## Work order
Exactly reproduce each of the entries shown below.

─── Input records

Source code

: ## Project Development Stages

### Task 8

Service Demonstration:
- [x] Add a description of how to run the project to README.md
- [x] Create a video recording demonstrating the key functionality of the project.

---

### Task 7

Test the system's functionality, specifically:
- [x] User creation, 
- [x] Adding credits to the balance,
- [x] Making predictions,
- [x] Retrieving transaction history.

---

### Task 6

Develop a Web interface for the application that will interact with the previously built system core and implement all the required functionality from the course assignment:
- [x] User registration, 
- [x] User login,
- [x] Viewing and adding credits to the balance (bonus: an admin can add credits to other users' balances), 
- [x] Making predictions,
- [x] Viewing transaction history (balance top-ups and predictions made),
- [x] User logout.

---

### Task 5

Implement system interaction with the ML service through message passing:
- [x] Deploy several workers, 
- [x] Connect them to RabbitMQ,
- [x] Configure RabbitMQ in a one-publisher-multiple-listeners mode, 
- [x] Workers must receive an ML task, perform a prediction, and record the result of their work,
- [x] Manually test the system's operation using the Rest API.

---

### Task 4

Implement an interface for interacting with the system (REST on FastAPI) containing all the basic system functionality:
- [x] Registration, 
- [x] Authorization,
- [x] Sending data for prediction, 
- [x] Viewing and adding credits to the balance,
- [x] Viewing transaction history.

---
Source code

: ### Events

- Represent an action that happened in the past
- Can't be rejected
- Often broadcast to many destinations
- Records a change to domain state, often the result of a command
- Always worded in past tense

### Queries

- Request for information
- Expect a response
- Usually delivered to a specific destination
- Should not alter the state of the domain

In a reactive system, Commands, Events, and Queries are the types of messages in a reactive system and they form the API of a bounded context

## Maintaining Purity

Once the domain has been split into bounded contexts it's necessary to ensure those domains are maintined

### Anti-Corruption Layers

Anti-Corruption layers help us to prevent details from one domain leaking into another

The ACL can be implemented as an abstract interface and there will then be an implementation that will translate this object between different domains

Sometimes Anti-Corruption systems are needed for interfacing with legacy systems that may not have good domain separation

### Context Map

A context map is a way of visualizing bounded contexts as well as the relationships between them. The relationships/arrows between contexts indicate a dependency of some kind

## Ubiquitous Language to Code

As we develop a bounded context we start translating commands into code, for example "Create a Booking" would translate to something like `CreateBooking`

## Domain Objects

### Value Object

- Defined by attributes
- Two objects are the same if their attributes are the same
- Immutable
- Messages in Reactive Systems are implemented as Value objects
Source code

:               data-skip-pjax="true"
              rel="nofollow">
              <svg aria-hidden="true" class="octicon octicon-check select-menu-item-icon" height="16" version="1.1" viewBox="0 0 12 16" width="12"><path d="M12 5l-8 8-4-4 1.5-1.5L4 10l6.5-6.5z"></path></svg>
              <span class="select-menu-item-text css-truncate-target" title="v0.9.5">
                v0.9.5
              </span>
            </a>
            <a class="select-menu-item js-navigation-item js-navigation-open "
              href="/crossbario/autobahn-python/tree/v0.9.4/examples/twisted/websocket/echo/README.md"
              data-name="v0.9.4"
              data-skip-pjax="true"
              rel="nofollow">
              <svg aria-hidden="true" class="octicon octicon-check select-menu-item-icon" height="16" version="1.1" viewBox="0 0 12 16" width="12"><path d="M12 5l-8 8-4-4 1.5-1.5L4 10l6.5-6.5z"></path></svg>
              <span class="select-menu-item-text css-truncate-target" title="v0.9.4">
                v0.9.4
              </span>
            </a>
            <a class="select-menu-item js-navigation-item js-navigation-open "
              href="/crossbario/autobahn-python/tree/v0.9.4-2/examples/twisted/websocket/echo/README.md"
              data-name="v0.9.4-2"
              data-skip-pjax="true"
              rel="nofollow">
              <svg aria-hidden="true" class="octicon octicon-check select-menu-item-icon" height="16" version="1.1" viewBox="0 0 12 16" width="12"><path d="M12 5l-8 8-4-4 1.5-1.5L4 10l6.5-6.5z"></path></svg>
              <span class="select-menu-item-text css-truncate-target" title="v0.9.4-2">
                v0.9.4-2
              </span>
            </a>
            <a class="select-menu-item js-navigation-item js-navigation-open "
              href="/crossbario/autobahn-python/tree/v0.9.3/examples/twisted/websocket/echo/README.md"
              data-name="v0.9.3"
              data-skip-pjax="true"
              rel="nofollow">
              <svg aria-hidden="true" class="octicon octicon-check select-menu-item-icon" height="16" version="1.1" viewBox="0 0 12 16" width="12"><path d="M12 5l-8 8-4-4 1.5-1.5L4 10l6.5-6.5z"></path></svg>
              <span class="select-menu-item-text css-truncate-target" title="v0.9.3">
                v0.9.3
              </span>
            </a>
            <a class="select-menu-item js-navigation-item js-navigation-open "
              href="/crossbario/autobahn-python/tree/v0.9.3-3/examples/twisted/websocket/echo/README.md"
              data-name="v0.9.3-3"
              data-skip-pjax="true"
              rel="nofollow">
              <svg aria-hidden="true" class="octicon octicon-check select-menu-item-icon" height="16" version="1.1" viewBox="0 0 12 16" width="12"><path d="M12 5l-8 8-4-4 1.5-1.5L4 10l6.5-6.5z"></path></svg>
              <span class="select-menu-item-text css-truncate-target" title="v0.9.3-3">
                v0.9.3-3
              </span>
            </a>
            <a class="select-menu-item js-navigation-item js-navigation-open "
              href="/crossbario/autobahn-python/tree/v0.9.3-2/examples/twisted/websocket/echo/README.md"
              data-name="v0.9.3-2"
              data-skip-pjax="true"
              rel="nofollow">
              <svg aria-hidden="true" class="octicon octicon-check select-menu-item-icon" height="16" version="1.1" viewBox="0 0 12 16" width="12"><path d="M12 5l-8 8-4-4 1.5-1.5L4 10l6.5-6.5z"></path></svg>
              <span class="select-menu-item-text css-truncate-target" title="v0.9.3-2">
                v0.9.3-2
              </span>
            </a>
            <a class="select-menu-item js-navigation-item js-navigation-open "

──────

## Your response
Source code

: ## Project Development Stages

### Task 8

Service Demonstration:
- [x] Add a description of how to run the project to README.md
- [x] Create a video recording demonstrating the key functionality of the project.

---

### Task 7

Test the system's functionality, specifically:
- [x] User creation, 
- [x] Adding credits to the balance,
- [x] Making predictions,
- [x] Retrieving transaction history.

---

### Task 6

Develop a Web interface for the application that will interact with the previously built system core and implement all the required functionality from the course assignment:
- [x] User registration, 
- [x] User login,
- [x] Viewing and adding credits to the balance (bonus: an admin can add credits to other users' balances), 
- [x] Making predictions,
- [x] Viewing transaction history (balance top-ups and predictions made),
- [x] User logout.

---

### Task 5

Implement system interaction with the ML service through message passing:
- [x] Deploy several workers, 
- [x] Connect them to RabbitMQ,
- [x] Configure RabbitMQ in a one-publisher-multiple-listeners mode, 
- [x] Workers must receive an ML task, perform a prediction, and record the result of their work,
- [x] Manually test the system's operation using the Rest API.

---

### Task 4

Implement an interface for interacting with the system (REST on FastAPI) containing all the basic system functionality:
- [x] Registration, 
- [x] Authorization,
- [x] Sending data for prediction, 
- [x] Viewing and adding credits to the balance,
- [x] Viewing transaction history.

---
Source code

: ### Events

- Represent an action that happened in the past
- Can't be rejected
- Often broadcast to many destinations
- Records a change to domain state, often the result of a command
- Always worded in past tense

### Queries

- Request for information
- Expect a response
- Usually delivered to a specific destination
- Should not alter the state of the domain

In a reactive system, Commands, Events, and Queries are the types of messages in a reactive system and they form the API of a bounded context

## Maintaining Purity

Once the domain has been split into bounded contexts it's necessary to ensure those domains are maintined

### Anti-Corruption Layers

Anti-Corruption layers help us to prevent details from one domain leaking into another

The ACL can be implemented as an abstract interface and there will then be an implementation that will translate this object between different domains

Sometimes Anti-Corruption systems are needed for interfacing with legacy systems that may not have good domain separation

### Context Map

A context map is a way of visualizing bounded contexts as well as the relationships between them. The relationships/arrows between contexts indicate a dependency of some kind

## Ubiquitous Language to Code

As we develop a bounded context we start translating commands into code, for example "Create a Booking" would translate to something like `CreateBooking`

## Domain Objects

### Value Object

- Defined by attributes
- Two objects are the same if their attributes are the same
- Immutable
- Messages in Reactive Systems are implemented as Value objects
Source code

:               data-skip-pjax="true"
              rel="nofollow">
              <svg aria-hidden="true" class="octicon octicon-check select-menu-item-icon" height="16" version="1.1" viewBox="0 0 12 16" width="12"><path d="M12 5l-8 8-4-4 1.5-1.5L4 10l6.5-6.5z"></path></svg>
              <span class="select-menu-item-text css-truncate-target" title="v0.9.5">
                v0.9.5
              </span>
            </a>
            <a class="select-menu-item js-navigation-item js-navigation-open "
              href="/crossbario/autobahn-python/tree/v0.9.4/examples/twisted/websocket/echo/README.md"
              data-name="v0.9.4"
              data-skip-pjax="true"
              rel="nofollow">
              <svg aria-hidden="true" class="octicon octicon-check select-menu-item-icon" height="16" version="1.1" viewBox="0 0 12 16" width="12"><path d="M12 5l-8 8-4-4 1.5-1.5L4 10l6.5-6.5z"></path></svg>
              <span class="select-menu-item-text css-truncate-target" title="v0.9.4">
                v0.9.4
              </span>
            </a>
            <a class="select-menu-item js-navigation-item js-navigation-open "
              href="/crossbario/autobahn-python/tree/v0.9.4-2/examples/twisted/websocket/echo/README.md"
              data-name="v0.9.4-2"
              data-skip-pjax="true"
              rel="nofollow">
              <svg aria-hidden="true" class="octicon octicon-check select-menu-item-icon" height="16" version="1.1" viewBox="0 0 12 16" width="12"><path d="M12 5l-8 8-4-4 1.5-1.5L4 10l6.5-6.5z"></path></svg>
              <span class="select-menu-item-text css-truncate-target" title="v0.9.4-2">
                v0.9.4-2
              </span>
            </a>
            <a class="select-menu-item js-navigation-item js-navigation-open "
              href="/crossbario/autobahn-python/tree/v0.9.3/examples/twisted/websocket/echo/README.md"
              data-name="v0.9.3"
              data-skip-pjax="true"
              rel="nofollow">
              <svg aria-hidden="true" class="octicon octicon-check select-menu-item-icon" height="16" version="1.1" viewBox="0 0 12 16" width="12"><path d="M12 5l-8 8-4-4 1.5-1.5L4 10l6.5-6.5z"></path></svg>
              <span class="select-menu-item-text css-truncate-target" title="v0.9.3">
                v0.9.3
              </span>
            </a>
            <a class="select-menu-item js-navigation-item js-navigation-open "
              href="/crossbario/autobahn-python/tree/v0.9.3-3/examples/twisted/websocket/echo/README.md"
              data-name="v0.9.3-3"
              data-skip-pjax="true"
              rel="nofollow">
              <svg aria-hidden="true" class="octicon octicon-check select-menu-item-icon" height="16" version="1.1" viewBox="0 0 12 16" width="12"><path d="M12 5l-8 8-4-4 1.5-1.5L4 10l6.5-6.5z"></path></svg>
              <span class="select-menu-item-text css-truncate-target" title="v0.9.3-3">
                v0.9.3-3
              </span>
            </a>
            <a class="select-menu-item js-navigation-item js-navigation-open "
              href="/crossbario/autobahn-python/tree/v0.9.3-2/examples/twisted/websocket/echo/README.md"
              data-name="v0.9.3-2"
              data-skip-pjax="true"
              rel="nofollow">
              <svg aria-hidden="true" class="octicon octicon-check select-menu-item-icon" height="16" version="1.1" viewBox="0 0 12 16" width="12"><path d="M12 5l-8 8-4-4 1.5-1.5L4 10l6.5-6.5z"></path></svg>
              <span class="select-menu-item-text css-truncate-target" title="v0.9.3-2">
                v0.9.3-2
              </span>
            </a>
            <a class="select-menu-item js-navigation-item js-navigation-open "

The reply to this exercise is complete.